Со временем боль не то чтобы утихла, но надо было жить с тем, что у нее осталось, и тут, кажется, Катя совершила очередную ошибку. Не забылась в новой профессии, достойной, интересной и ответственной.
Работа в принципе ей нравилась, но ведь мечтала она не об этом. Она хотела быть врачом, ставить диагнозы и назначать лечение, может быть, заниматься научной работой, а не просто выполнять указания доктора. Врач и медсестра – это разные профессии, и мечтала она всегда о первой, а не о второй. Самое горькое, что она была совершенно не виновата в том грехе, за который ее выгнали из института. Катя хорошо училась, готовилась к вступительным экзаменам как сумасшедшая, и даже в бытность свою санитаркой старалась впитывать врачебную премудрость. Она почти ничего не понимала тогда, но примечала, как правильно разговаривать с больным, как к нему подойти, как подбодрить, слушала, как пациенты обсуждают докторов между собой, за что хвалят, за что ругают.
Тата никогда никого не просила за внучку, все испытания Катя прошла честно, и потом училась добросовестно и с энтузиазмом, в зачетке красовались только «отлично», редко-редко перемежаемые «хорошо». Ни одного долга, ни одной пересдачи, и в принципе декан курса мог бы упомянуть на собрании об этом странном обстоятельстве, как все до единого преподаватели сговорились с ассистентом кафедры хирургии Тамарой Петровной Холоденко. За все три года учебы не нашлось ни одного принципиального профессора, чтобы влепил внучке-лентяйке «неуд» по заслугам. От общественной работы она тоже никогда не отлынивала, всегда шла, куда пошлют. Сама не организовывала, это да, но если все будут руководителями, то дело никуда не сдвинется, добросовестные исполнители тоже важны. Сказал ли об этом на собрании Владик? Куда там… А, нет, зря она напраслину наводит. Отметил Владик и отличную учебу, и добросовестное участие в субботниках и других мероприятиях, только это оказалась маска хорошо затаившегося врага, чтобы втереться в доверие коллективу и там уж творить свои черные делишки. Все хорошее в Кате было напускным, а истинная суть такая, что хоть святых выноси.
– Вот так живешь-живешь, а ничего про себя не знаешь. Какие бездны… – вздохнула Катя, опуская ногу в тоннель валенка.

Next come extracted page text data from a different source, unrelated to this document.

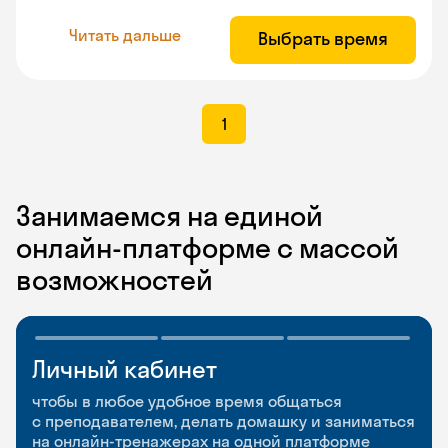
Читать дальше
Выбрать время
1
Занимаемся на единой
онлайн-платформе с массой
возможностей
Личный кабинет
Мобильное
Разговорные клубы
приложение
и Talks
чтобы в любое удобное время общаться
с преподавателем, делать домашку и заниматься
чтобы заниматься и изучать новые слова где
Групповые занятия для разговорной практики
на онлайн-тренажерах на одной платформе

– Какие там у тебя бездны, – фыркнула Тата, держа наготове другой оренбургский платок, белую паутинку, – на, повяжи как следует, и на сей раз постарайся не посеять. Это последний.
– Таточка, не волнуйся, пожалуйста, наш платок у Стенбока, – сказала Катя в сотый раз и улыбнулась. Она знала, что бабушка не сердится на нее за расточительность, а только делает вид, и Тата знала, что Катя не раскаивается, а только делает вид, и обеим было весело от этой игры, – и мне кажется, что сейчас его нужда больше нашей.
– Это уж точно, – фыркнула Тата, – я вообще не понимаю, чего добивается этот идиот. Хочет слезть с вершины эволюции и снова ползать на четвереньках, как шимпанзе? Вчера ведь только с кровати поднялся.
Катя, аккуратно балансируя, сунула в валенок вторую ногу.
– Тата, он не виноват, что объявили внеочередные учения.
– А, ну это куда без него, действительно… Это он любит, – усмехнулась Тата, – есть упоение в бою, а когда платок вонючий вокруг поясницы повязан, как у старой бабки, так вообще.
Катя засмеялась:
– Он вернет, Таточка, наше имущество, как только полностью поправится.